- Opening Delimiter -

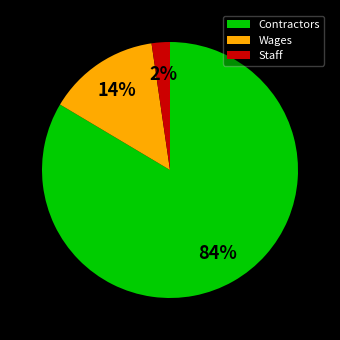

Is the sum of Contractors and Wages greater than half?

Yes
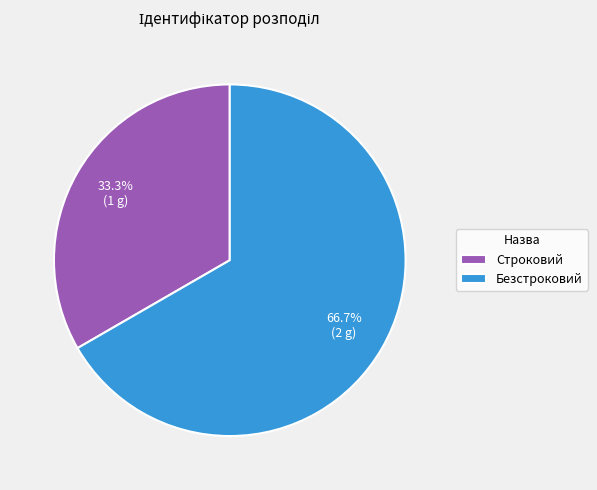

To the nearest percent, what is the difference between the largest and smallest slice percentages?

33%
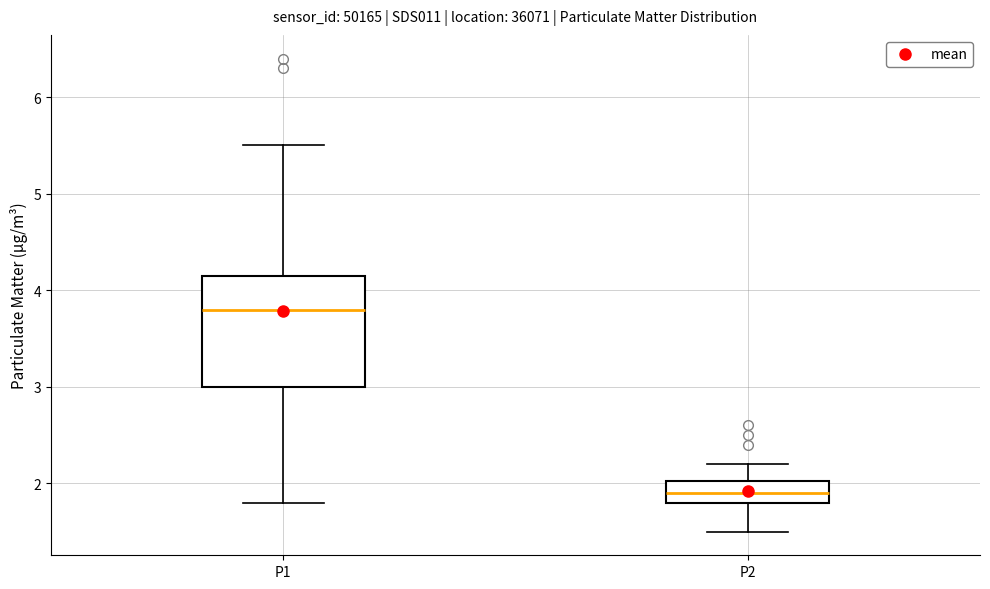

Reading left to right, transcribe this box plot: for each box, give where its median line is, the range the box spans, and where its two whiskers end, as read against the y-axis. The values are not printed on the chart, so give them approximately, as read against the axis.

P1: median 3.8, box 3.0 to 4.2, whiskers 1.8 to 5.5
P2: median 1.9, box 1.8 to 2.0, whiskers 1.5 to 2.2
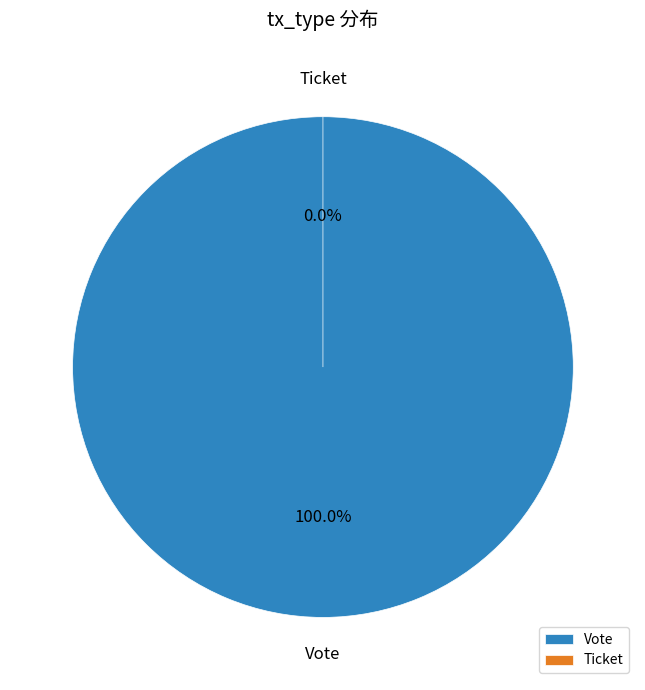

Rank the categories by value from highest to lowest.

Vote, Ticket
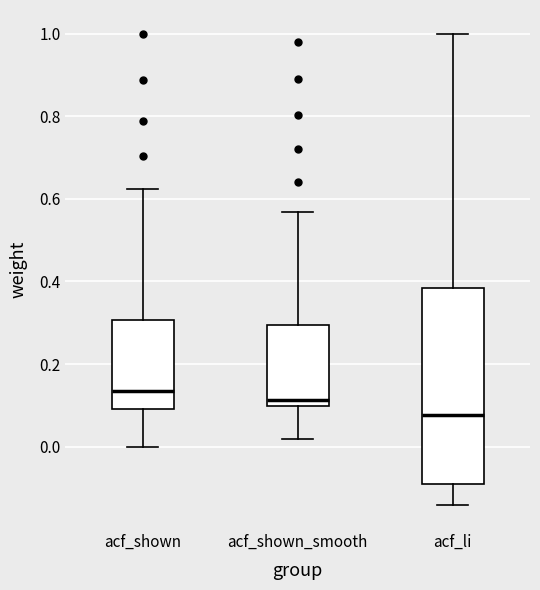

Which box's median line is the lowest?

acf_li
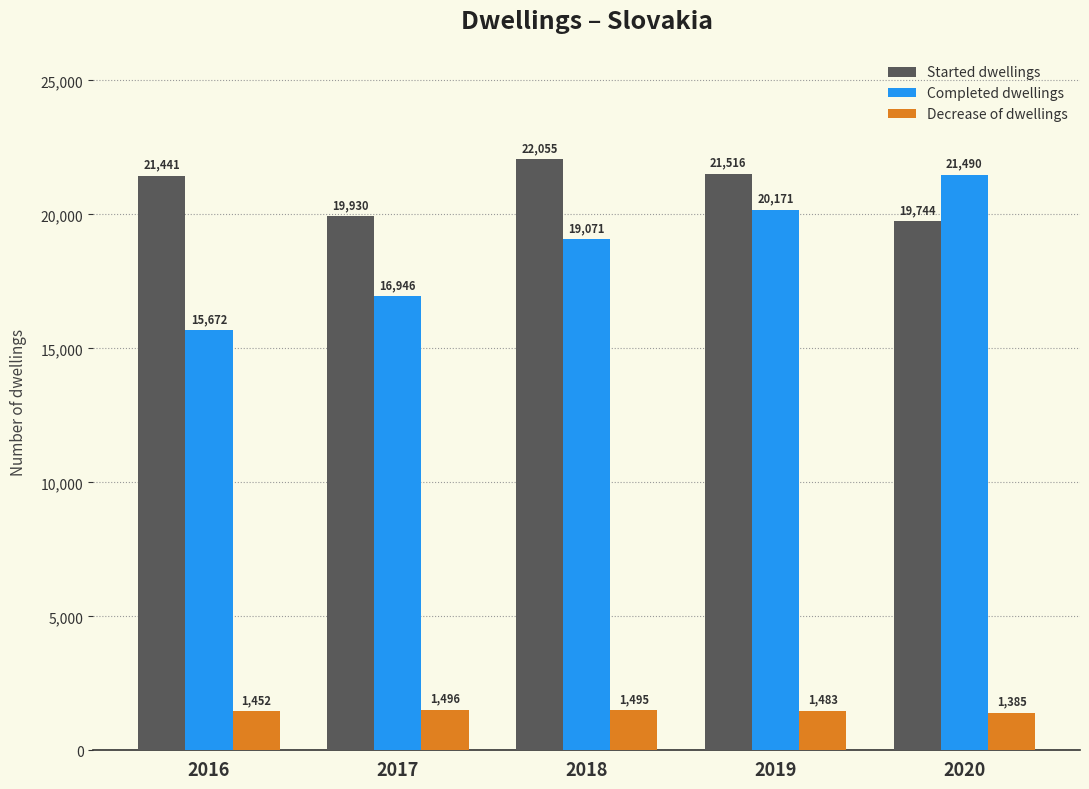

Is the value of Decrease of dwellings at 2016 greater than the value of Started dwellings at 2019?

No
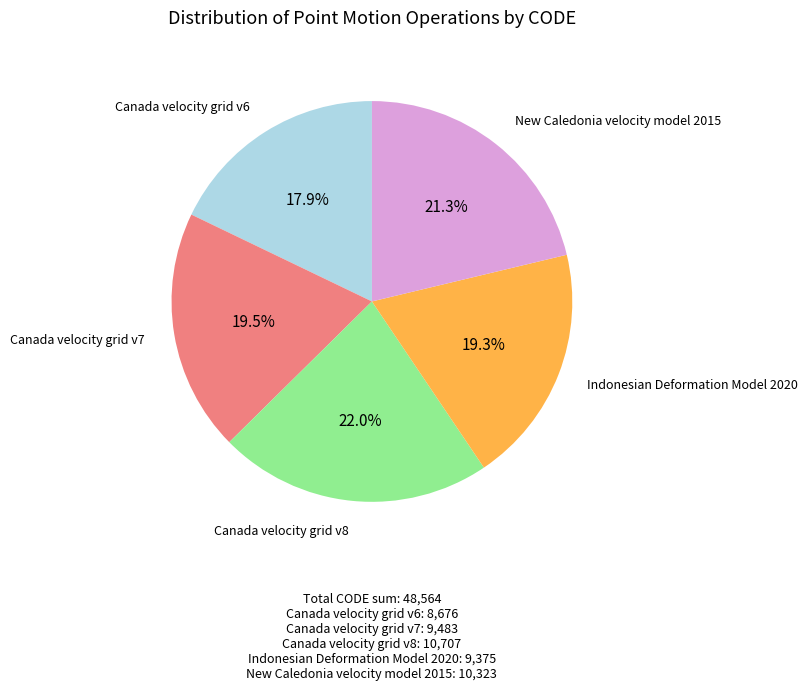

Approximately how many times larger is the value at Indonesian Deformation Model 2020 compared to Canada velocity grid v8?

0.9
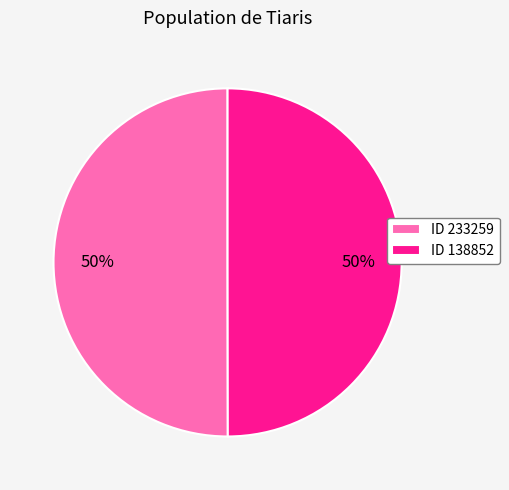

To the nearest percent, what is the average slice percentage?

50%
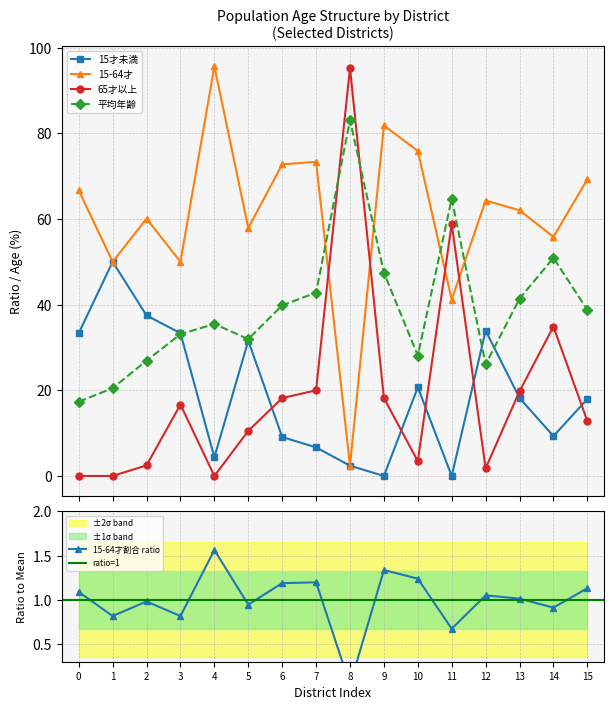

How many intersections are there between 平均年齢 and 15才未満割合?

3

- Closing Delimiter -

EXERCISE GOAL
Print every item above word for word, leaving out the pictures.

EXERCISE OUTPUT
Is the sum of Contractors and Wages greater than half?

Yes

To the nearest percent, what is the difference between the largest and smallest slice percentages?

33%

Reading left to right, transcribe this box plot: for each box, give where its median line is, the range the box spans, and where its two whiskers end, as read against the y-axis. The values are not printed on the chart, so give them approximately, as read against the axis.

P1: median 3.8, box 3.0 to 4.2, whiskers 1.8 to 5.5
P2: median 1.9, box 1.8 to 2.0, whiskers 1.5 to 2.2

Rank the categories by value from highest to lowest.

Vote, Ticket

Which box's median line is the lowest?

acf_li

Is the value of Decrease of dwellings at 2016 greater than the value of Started dwellings at 2019?

No

Approximately how many times larger is the value at Indonesian Deformation Model 2020 compared to Canada velocity grid v8?

0.9

To the nearest percent, what is the average slice percentage?

50%

How many intersections are there between 平均年齢 and 15才未満割合?

3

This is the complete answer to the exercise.